Un gattino morto di fame mercoledì al Punto di Primo Soccorso della Muratella di Roma è stata la fatidica goccia che ha fatto traboccare il vaso.
La foto della microscopica creatura con gli occhi ancora chiusi – postata su Facebook dagi stessi operatori del gruppo AVCPP (Associazione Volontari del Canile di Porta Portese) – è bastata a scatenare il finimondo.
Da un lato le reazioni del popolo del web, dall’altro i “botta e risposta” e le interminabili polemiche – tuttora in corso – di volontari e attivisti.
Portato a Muratella il 16 Luglio 2018, con ferite alle zampe anteriori e palaschitosi (rottura del palato), il candido micino non era stato neanche immatricolato.
Cosa hanno fatto fino ad oggi i 3 terapisti Asl – pagati con soldi pubblici – per somministrare agli ospiti, cani e gatti ricoverati presso il canile sanitario, e la dirigente Laura Maragliano per affrontare la situazione? – si sono domandati in tanti.
Gli operatori passano più tempo nelle aree di ristoro che nelle aree di degenza, è stato scritto tra i commenti al post da una volontaria. Accuse pesanti, che lasciano poco spazio alle giustificazioni.

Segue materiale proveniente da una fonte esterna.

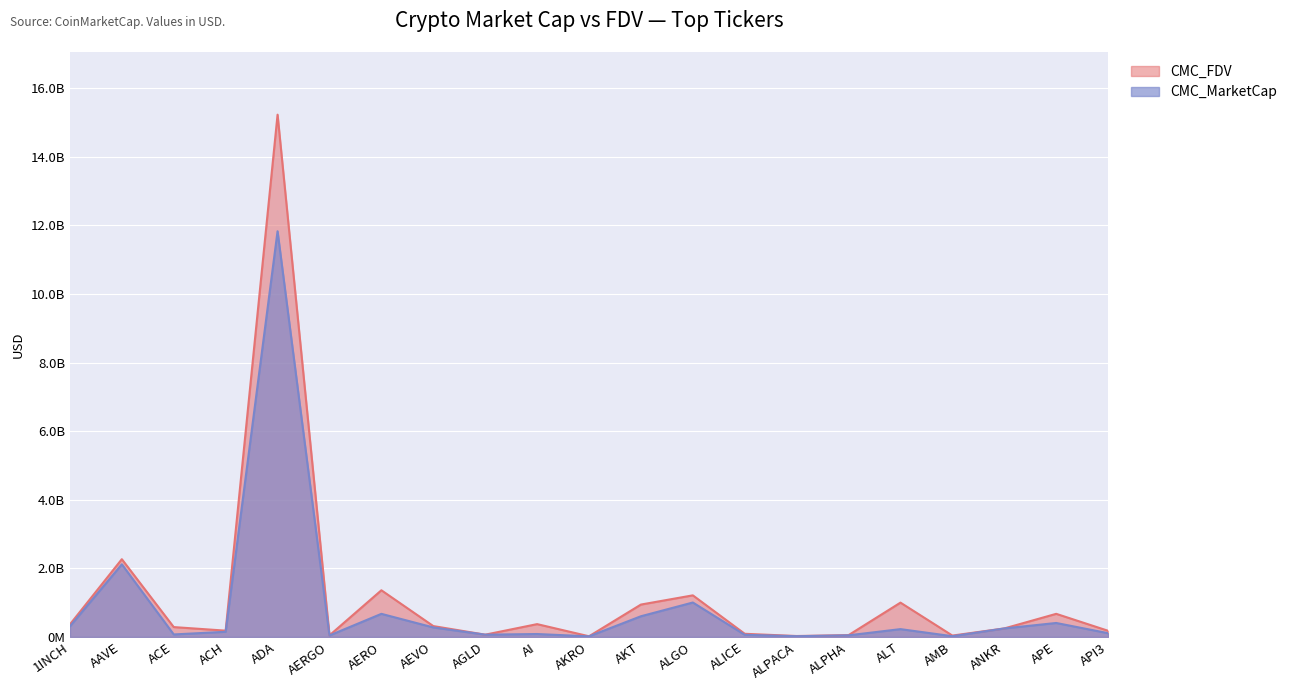

Between ACE and ALPHA, which series saw the biggest shift?

CMC_FDV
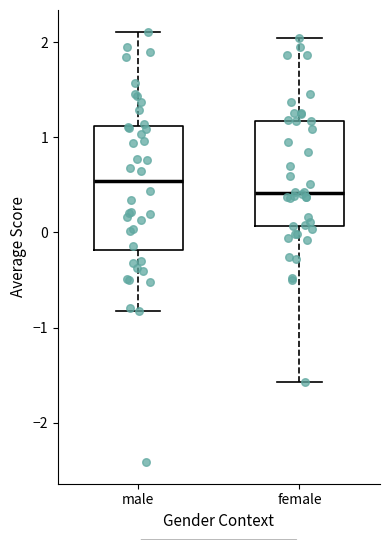

Reading left to right, read every box against the y-axis: the position of its median line, the range the box covers, and the ends of its whiskers. The values are not printed on the chart, so give them approximately, as read against the axis.

male: median 0.5, box -0.2 to 1.1, whiskers -0.8 to 2.1
female: median 0.4, box 0.1 to 1.2, whiskers -1.6 to 2.0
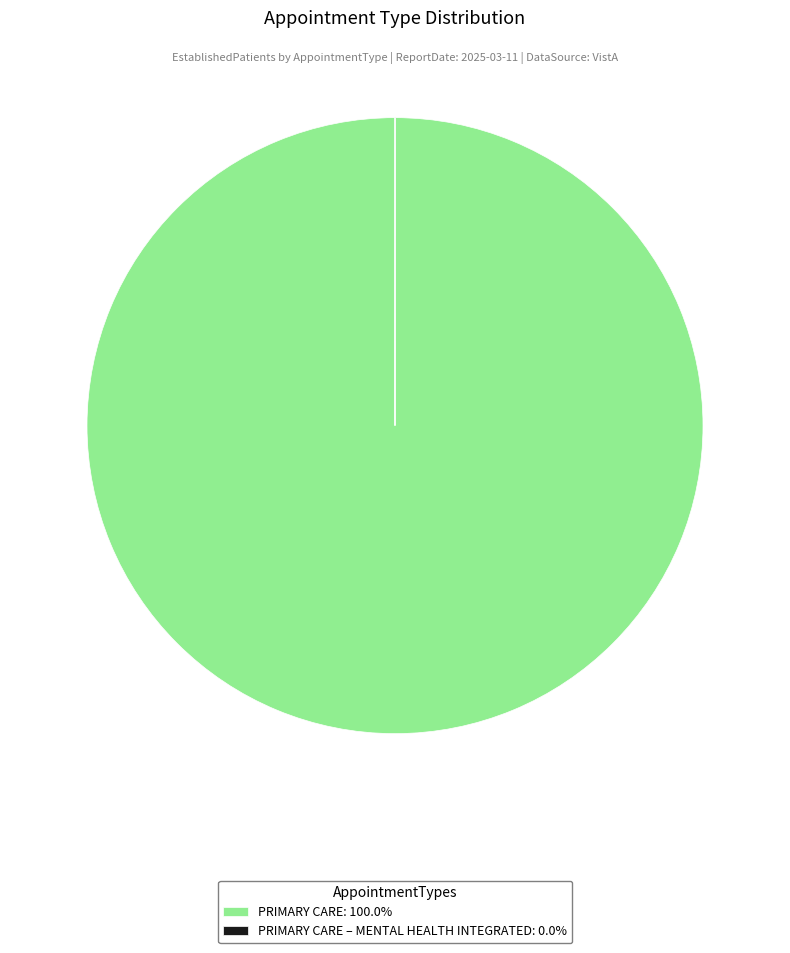

Is there any slice that represents more than half of the pie?

Yes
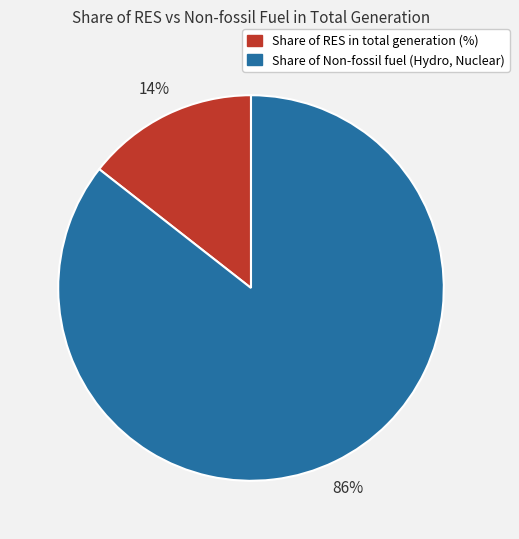

To the nearest percent, what is the average slice percentage?

50%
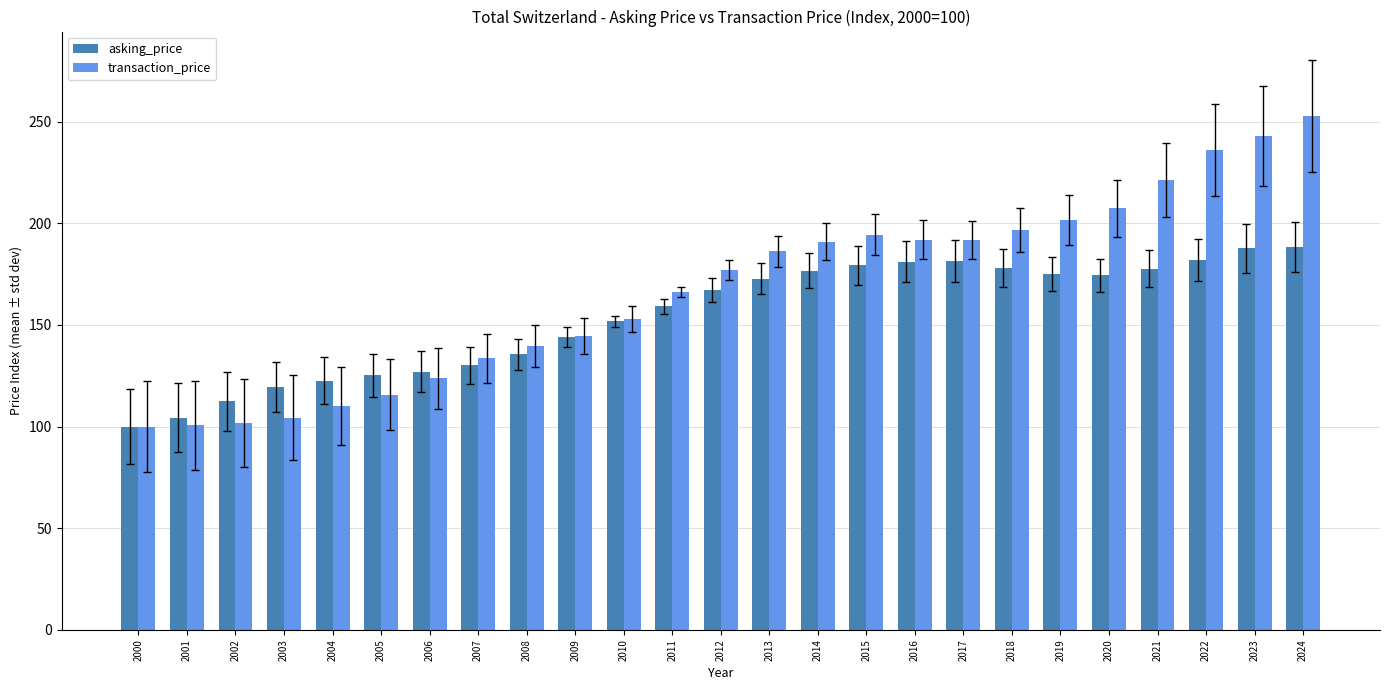

At which label does asking_price first exceed 167?

2012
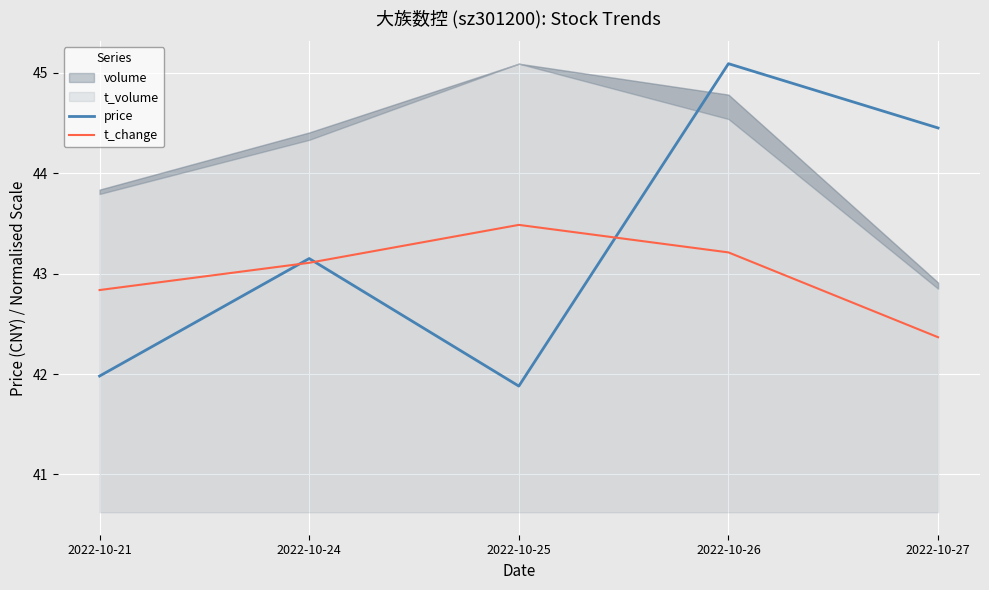

The price series shows 13.1 at 2022-10-25. True or false?

False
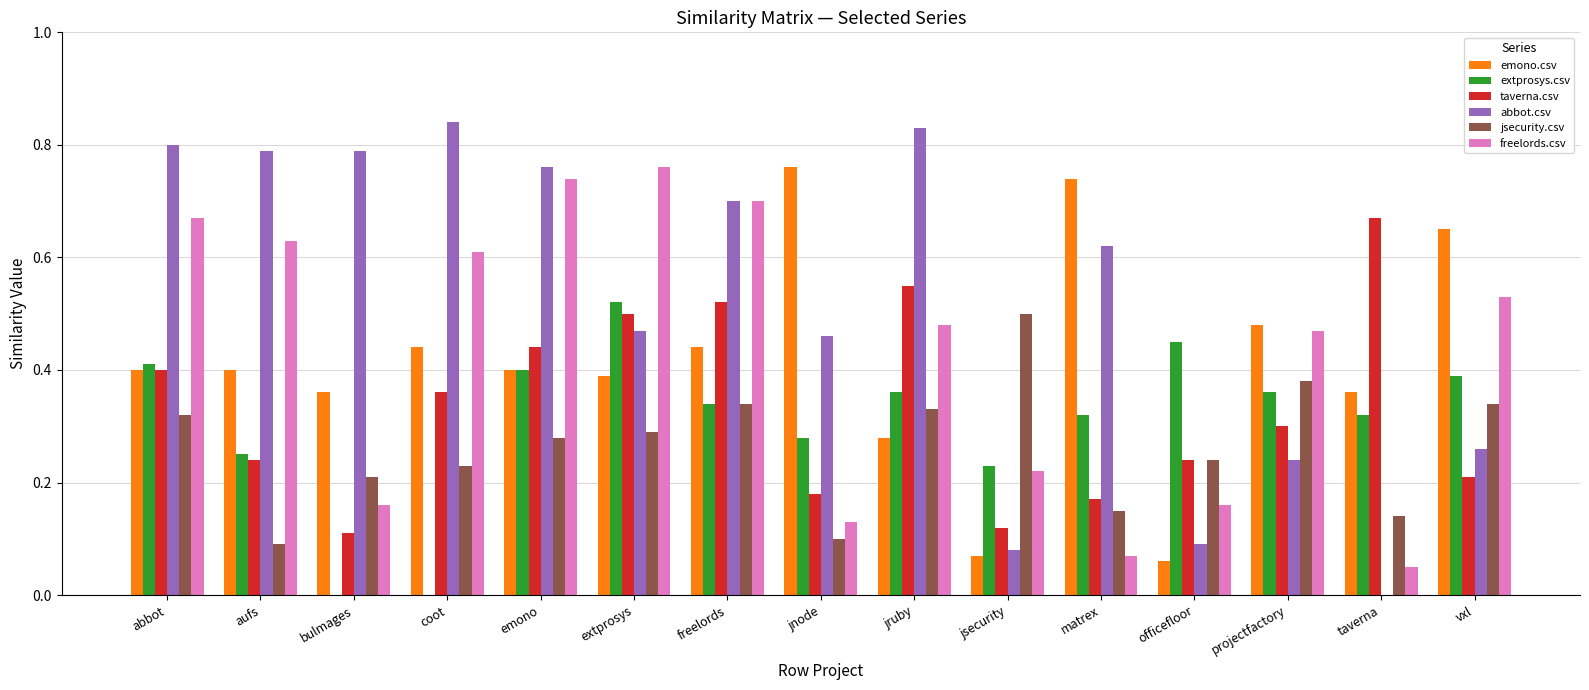

How many groups of bars are there?

15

“Non ne hanno disposto il necessario ricovero in una clinica veterinaria h24 per farlo allattare e curare (visto che il PPS fa orario d’ufficio). Non hanno allertato volontari ed associazioni attive a Muratella per cercare una balia che potesse prendersene cura e tantomeno se lo sono portato a casa per allattarlo, come facevano gli ex-terapisti del settore gatti – denuncia Antonio De Simone – vice-Presidente dell’AVCPP – Si sono limitati a metterlo in un gabbione di degenza, con una mamma che allattava un piccolo di pochi giorni, e altri 2 gattini di 2 mesi non vaccinati, nella speranza (!) che nonostante il palato rotto e le zampe doloranti e fasciate, si attaccasse da solo alla mamma in allattamento. E se ne sono andati tutti a casa”.
Due giorni dopo il gattino è morto. Morto di fame. Di incuria. Di negligenza.
Il grave episodio della morte del micino purtroppo non è l’unico.
il giorno dopo una gatta è deceduta per la rottura della vescica.
“Muratella non dispone di sufficiente strumentazione – sottolinea il vice-Presidente dell’AVCPP – Nessun ecografo e neppure l’EGA, emogas che permette di misurare le pressioni parziali dei gas arteriosi e il pH del sangue. Non possiamo neppure eseguire esami del sangue in loco. I campioni prelevati devono essere inviati ad un laboratorio esterno, allungando di molto i tempi di diagnosi e cure delle patologie – continua de Simone – Gli stessi apparecchi radiografici non sono sempre funzionanti e disponibili”.
Ha voglia di parlare Antonio De Simone, ha bisogno di sfogarsi, di vuotare il sacco. Non teme più nulla e va a ruota libera.
“Non ce la facciamo più – dichiara – non possiamo andare avanti così! La Dirigente dott.ssa Maragliano, alla quale abbiamo segnalato ripetutamente i nostri disagi, non solo non ha mai dato seguito alle nostre richieste, ma ci accusa di non capire nulla! Una bailamme che va inevitabilmente a detrimento dei poveri animali!”
Ed è su questo preoccupante scenario che si innesta in questi giorni la pubblicazione del bando per i canili romani. Un bando generoso nei costi – ben 5 milioni di euro! – affermano i rappresentanti del Comitato Animalista Ambientalista di Roma – forse troppo. Ciò che dà adito a molti dubbi sull’amministrazione delle risorse finanziarie a Muratella. Il bando, nella forma e nella sostanza, preoccupa gli animalisti perché, a parte le tempistiche (pubblicato in piena estate), taglia di fatto fuori – con il requisito di un bilancio minimo di 1 milione di euro nell’ultimo anno – tutte le piccole e grandi Onlus a favore di grossi imprenditori e società il cui obiettivo primario non è certo il bene degli animali.